Pour la douzième fois depuis un an et demi, les membres de l'Assemblée montrent leur capacité à répondre « présents » malgré l'urgence de la situation. Depuis un an et demi, les groupes socialistes à l'Assemblée et au Sénat se mobilisent pour que les libertés publiques soient préservées autant que possible ; pour que les moyens du Gouvernement pour lutter contre l'épidémie soient à la fois suffisants et bien encadrés ; pour que le rôle du Parlement soit respecté.
Nous ne sommes pas en train de parler du fond du projet de loi : nous n'avons même pas la possibilité de l'évoquer tant la forme pose de graves problèmes. Ce constat est unanime dans tous les rangs de l'opposition, à l'Assemblée comme au Sénat. Pourtant, vous avez décidé de rétablir le texte adopté en première lecture. Quand je vous entends parler de texte équilibré, monsieur le rapporteur, je vous avoue avoir l'impression que nous n'avons pas assisté aux mêmes débats. Est-ce à dire que seuls les 300 parlementaires de la majorité auraient raison ? Est-ce à dire qu'ils sont les seuls, monsieur Vigier, à se soucier de la santé de nos concitoyens et de l'état du pays ? Les 600 autres n'en auraient donc que faire ? En première lecture, ce texte a été adopté à une très courte majorité ; il a été l'objet d'une contestation unanime allant des bancs de la gauche à ceux de la droite.
Je suis sidérée par votre obstination, sidérée de voir le Gouvernement déterminé à retenir la date du 31 juillet 2022 pour la sortie de l'état d'urgence. Je vous repose une nouvelle fois la question : pourquoi faudrait-il prolonger si longtemps l'état d'exception, de surcroît en enjambant des échéances électorales essentielles pour le pays ? Les explications manquent et vos arguments ne persuadent pas grand monde – même des membres de la majorité sont sceptiques. Nous sommes attachés à l'équilibre des pouvoirs et à notre fonction de contrôle de l'action du Gouvernement. Je suis consternée de vous voir ainsi abdiquer en accordant au Gouvernement un blanc-seing en matière d'état d'urgence sanitaire et de gestion de la crise.
Chers collègues de la majorité, notre chambre n'est pas là pour ratifier la volonté du Gouvernement. Les parlementaires de l'opposition à l'Assemblée nationale et de la majorité au Sénat vous ont proposé d'autres solutions. Le Sénat a même présenté un contre-projet faisant consensus au sein de cette assemblée : il respecte le rôle de contrôle du Parlement, en prévoyant une durée de prorogation des régimes d'exception qui nous permettra d'examiner leur pertinence à la fin du mois de février ; il propose un meilleur encadrement des outils de gestion de la crise sanitaire eu égard à la circulation virale et au taux de vaccination ; il est proportionné. Mais, encore une fois, vous décidez seuls sans écouter nos propositions, ni même les mises en garde formulées sur vos propres bancs. Nous nous opposerons donc au projet de loi en l'état.
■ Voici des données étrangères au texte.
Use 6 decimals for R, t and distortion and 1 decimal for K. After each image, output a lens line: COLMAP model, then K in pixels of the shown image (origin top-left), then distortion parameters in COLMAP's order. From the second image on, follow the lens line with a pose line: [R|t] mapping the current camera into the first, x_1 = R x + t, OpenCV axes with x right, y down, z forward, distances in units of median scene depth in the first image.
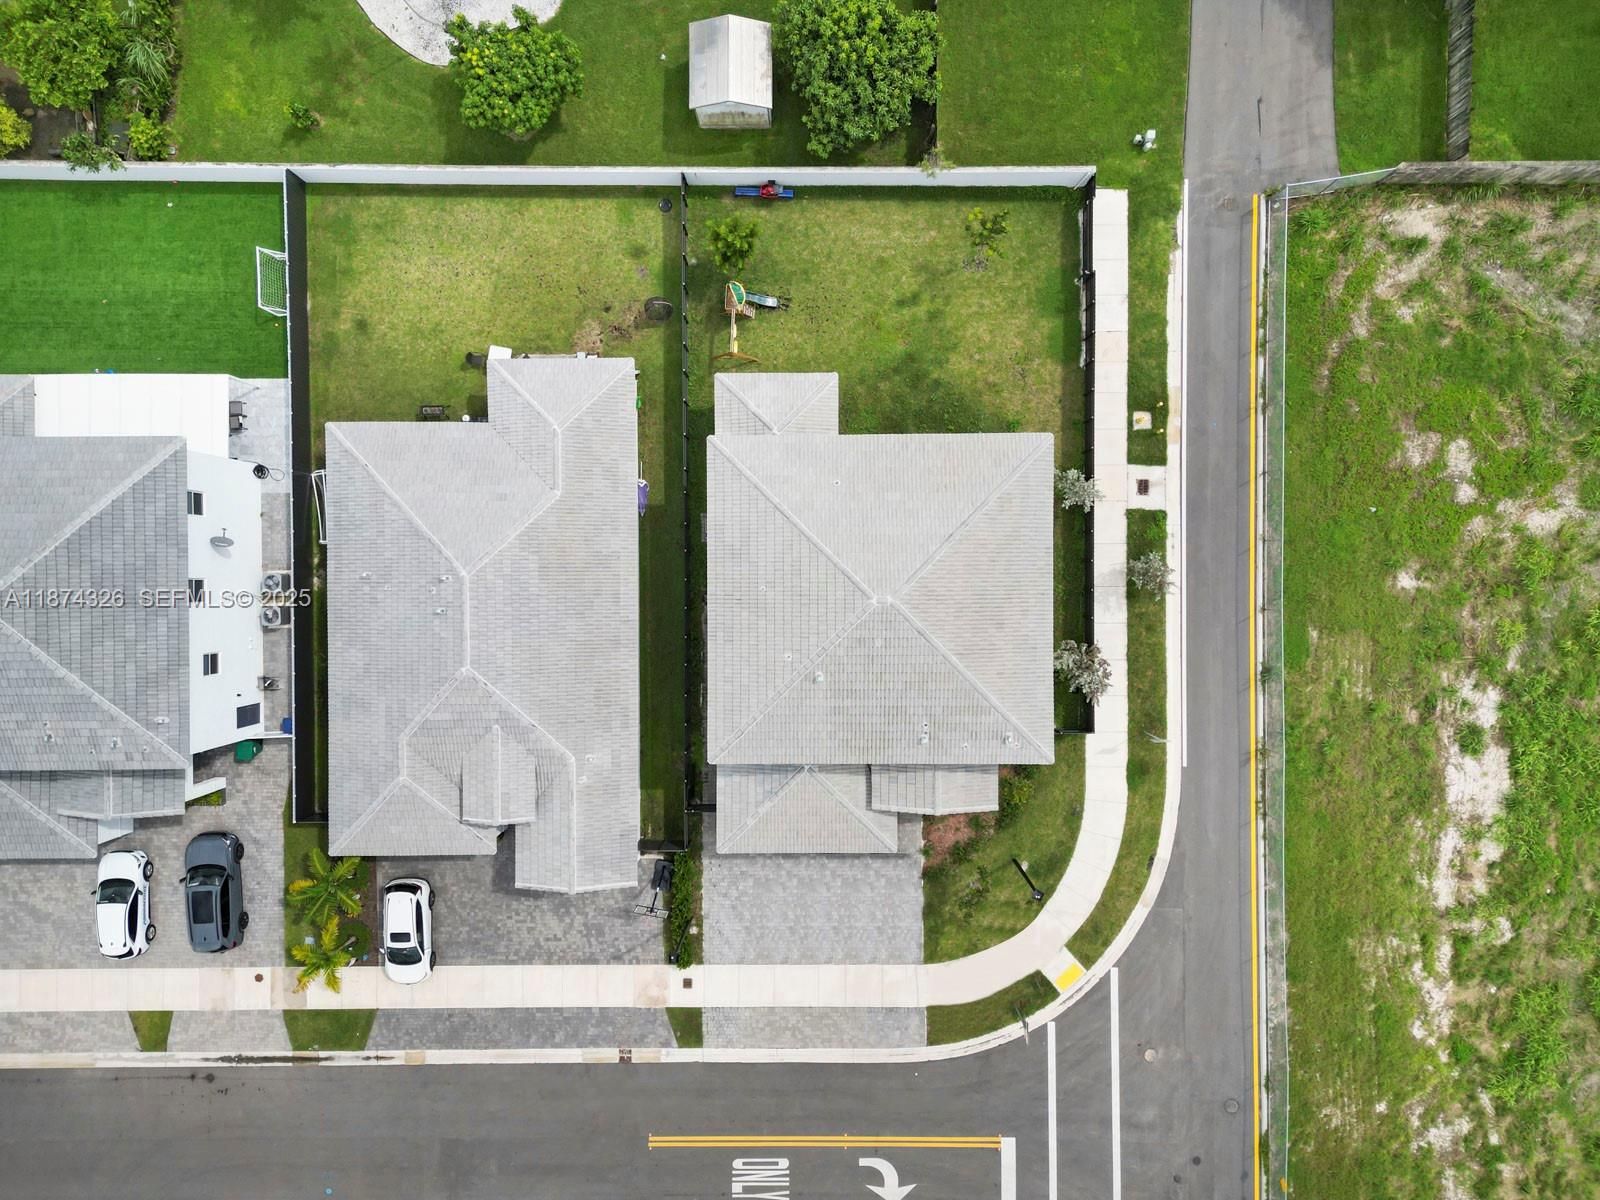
lens RADIAL K [[1122.5, 0, 803.5], [0, 1122.5, 601.0], [0, 0, 1]] dist [0.054477, -0.037236]
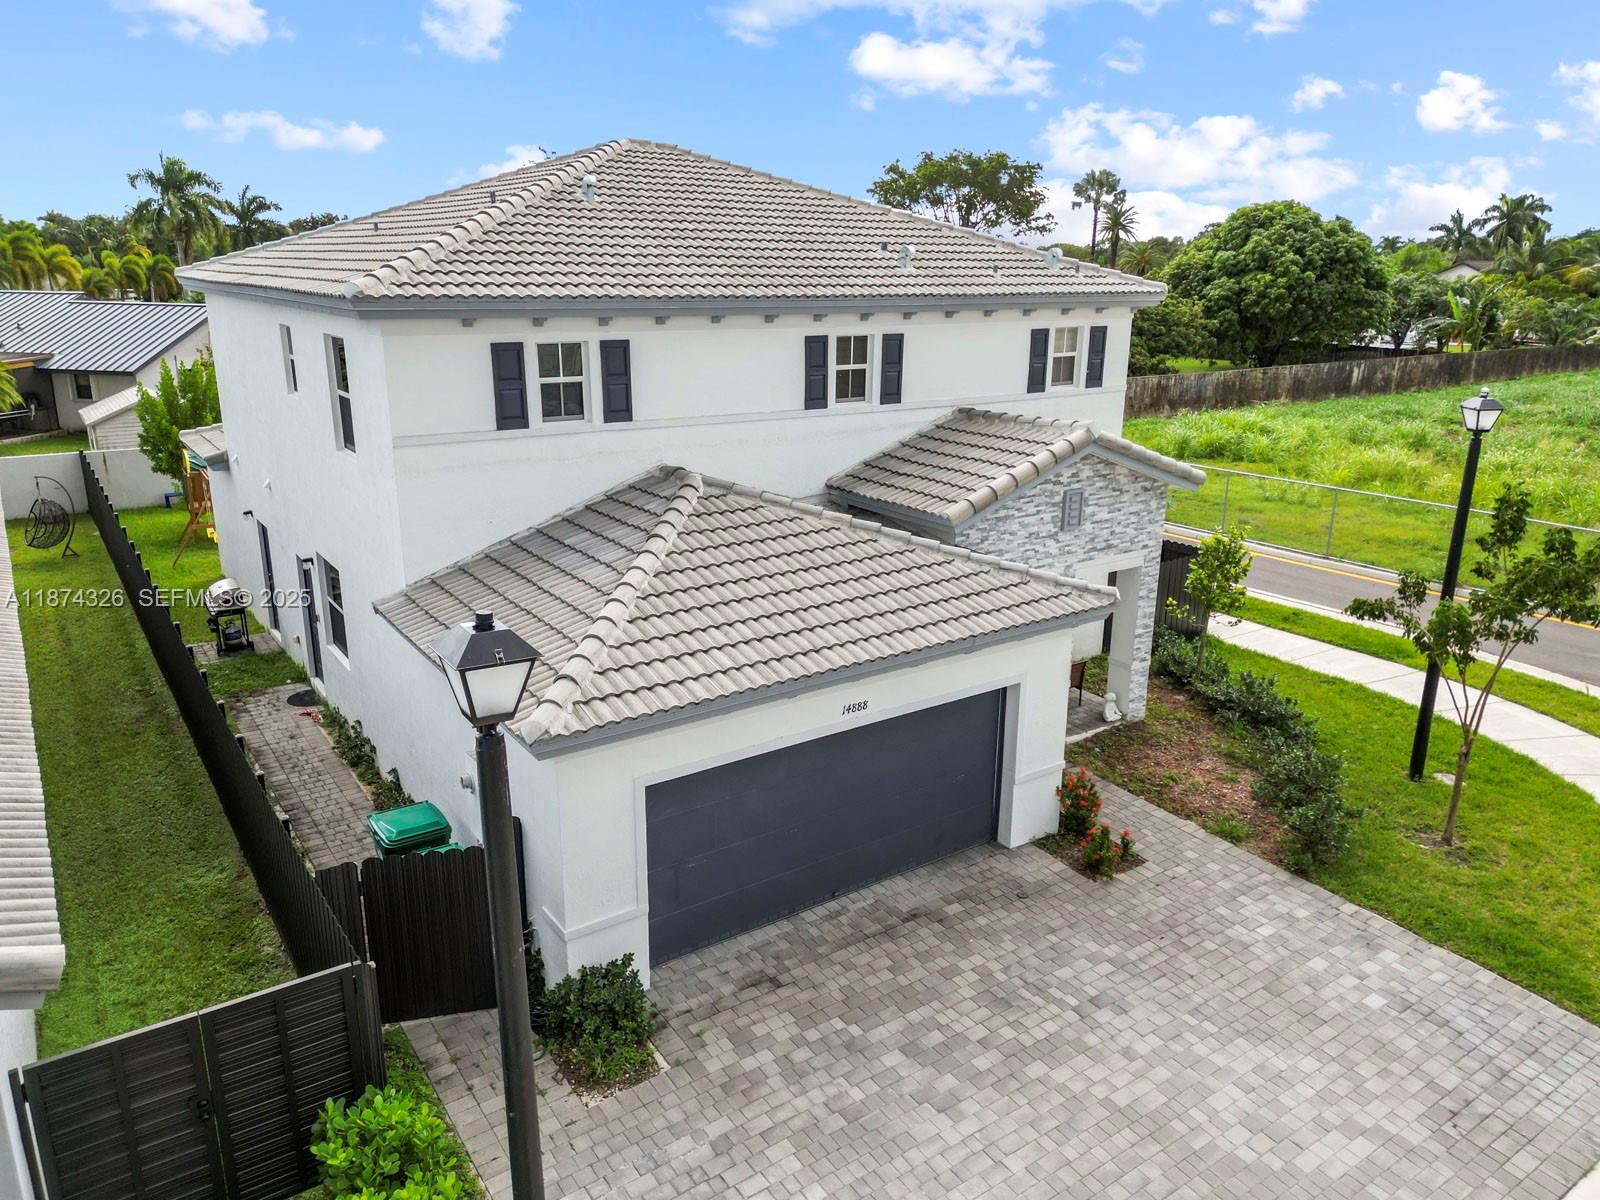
lens RADIAL K [[1122.5, 0, 808.4], [0, 1122.5, 606.9], [0, 0, 1]] dist [0.054477, -0.037236]
pose [[0.820995, -0.148276, 0.551345, -0.133659], [0.570883, 0.226315, -0.789224, 0.378813], [-0.007754, 0.962702, 0.270452, 0.865999]]
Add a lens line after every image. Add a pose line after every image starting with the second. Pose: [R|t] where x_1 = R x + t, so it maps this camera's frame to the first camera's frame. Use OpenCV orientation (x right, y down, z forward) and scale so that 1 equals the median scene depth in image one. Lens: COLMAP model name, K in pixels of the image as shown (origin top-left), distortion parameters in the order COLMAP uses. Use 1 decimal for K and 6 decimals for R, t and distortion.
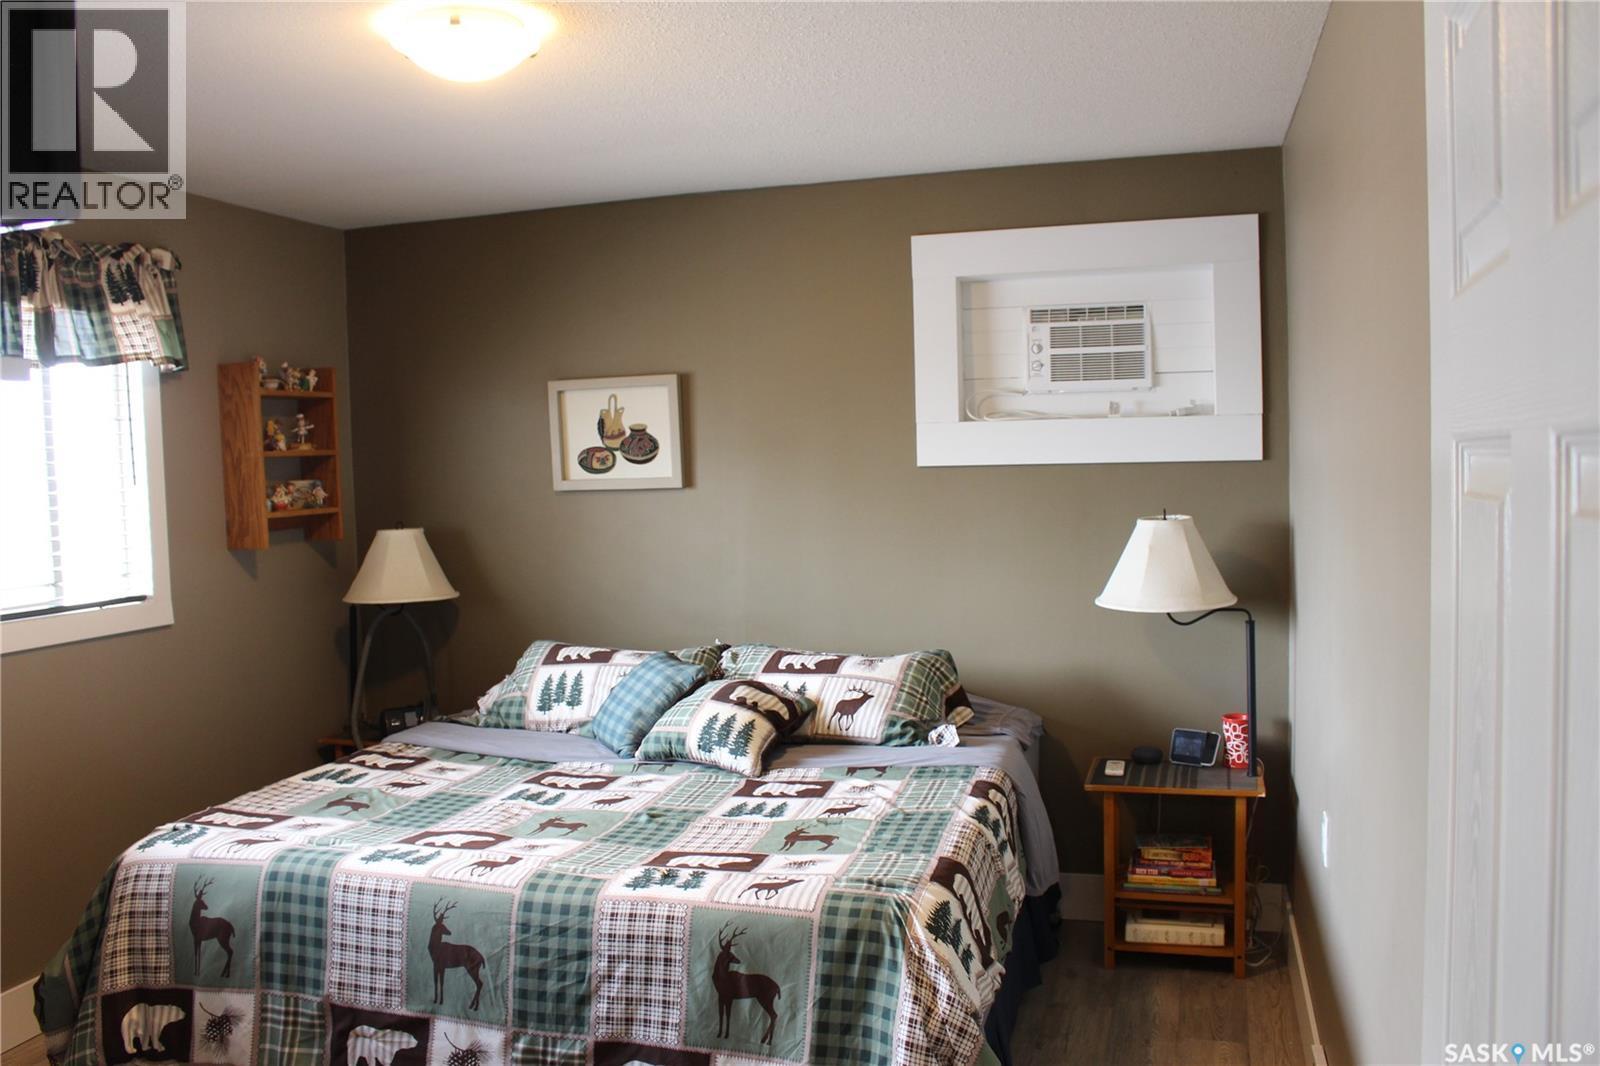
lens RADIAL K [[1314.5, 0, 774.4], [0, 1314.5, 539.5], [0, 0, 1]] dist [-0.149096, 0.112463]
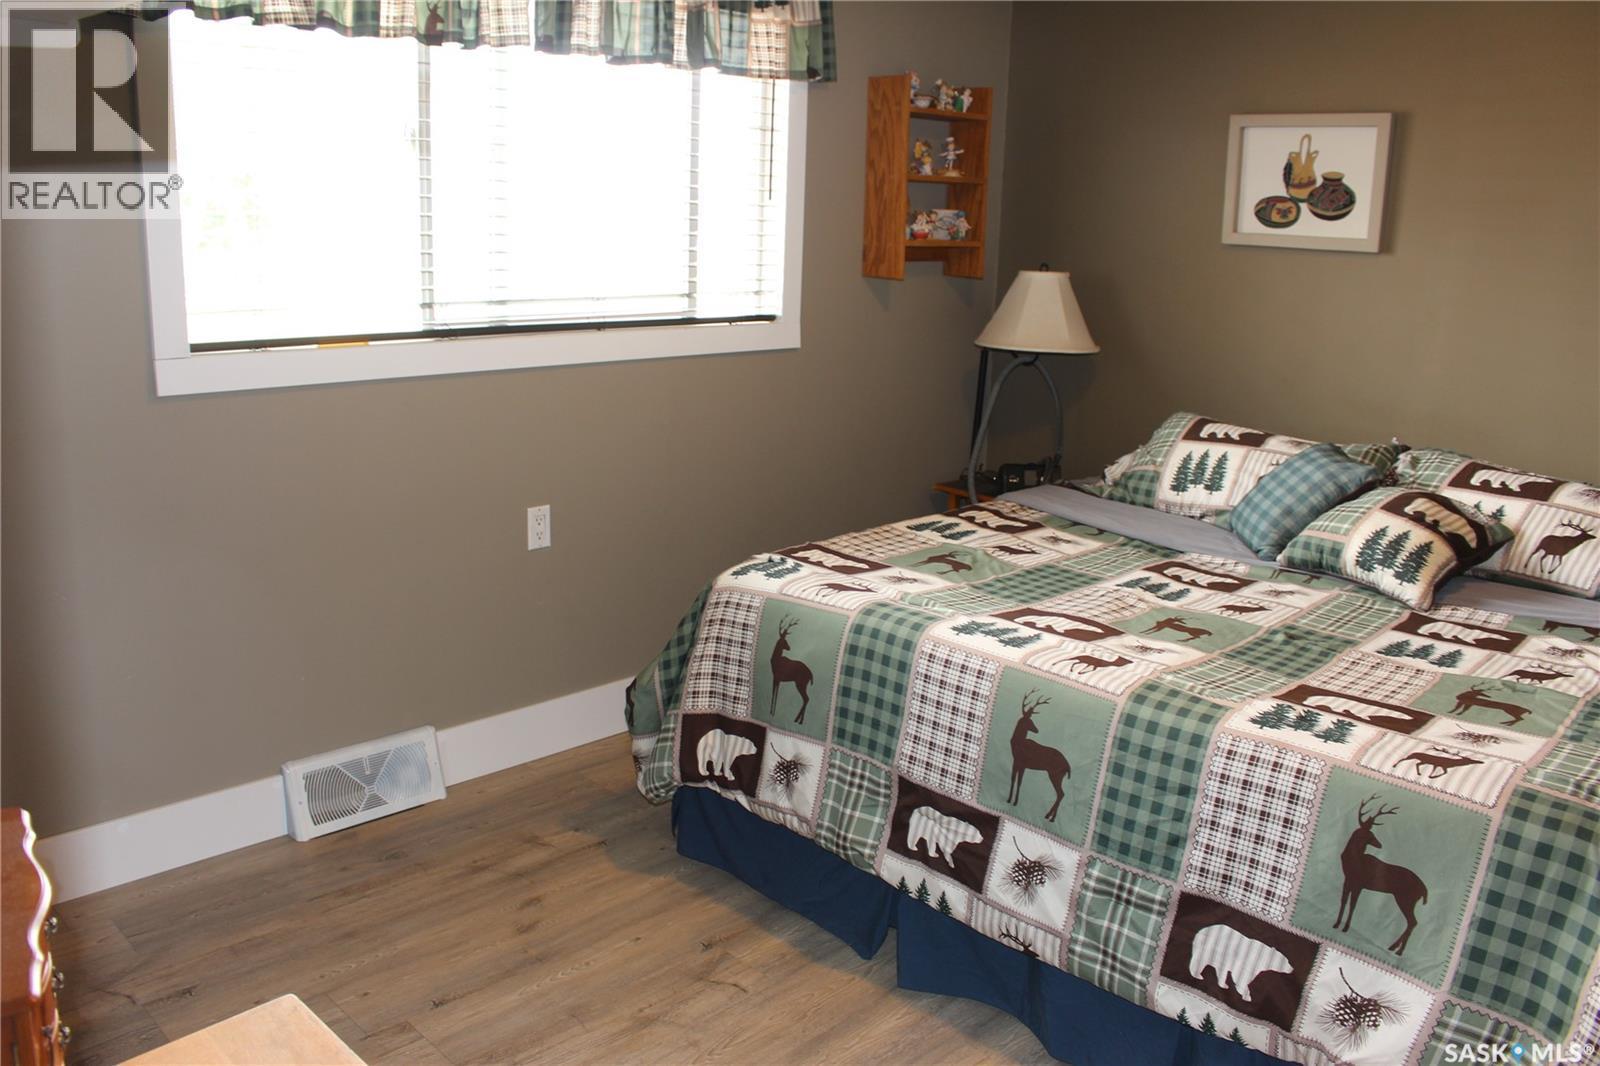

La covid-19 fait désormais partie de notre quotidien. Si nous devons apprendre à vivre durablement avec le virus – c'est ce qui se passe depuis dix-huit mois –, nous devons le faire sous un régime de droit commun. Nous ne pouvons prolonger durablement un régime d'exception contraire à l'État de droit et qui banalise complètement le régime d'état d'urgence.
Nous saisirons le Conseil constitutionnel afin de contester la prorogation de dispositifs dérogatoires du droit commun au-delà de la période électorale à venir. Il est ubuesque que le Gouvernement nous demande aujourd'hui un blanc-seing pour une nouvelle période de huit mois.
Nous le saisirons également sur les dispositions concernant le contrôle du statut vaccinal des élèves par les directeurs d'école. Elles ne pourraient se justifier que si la vaccination était rendue obligatoire, mais vous avez affirmé à plusieurs reprises que vous ne le souhaitiez pas. Les directeurs d'établissement s'opposent à cette mesure sur laquelle ils n'ont pas été consultés. Ne vous en déplaise, il s'agit d'une violation inacceptable du secret médical. En outre, il ne devrait pas incomber à la communauté éducative, déjà très éprouvée, d'effectuer un contrôle susceptible d'introduire une forme de discrimination à l'école.
Pour toutes ces raisons, nous nous opposerons à la prorogation de ce triple état d'exception et nous proposerons que le Parlement examine à nouveau sa pertinence avant la suspension de nos travaux.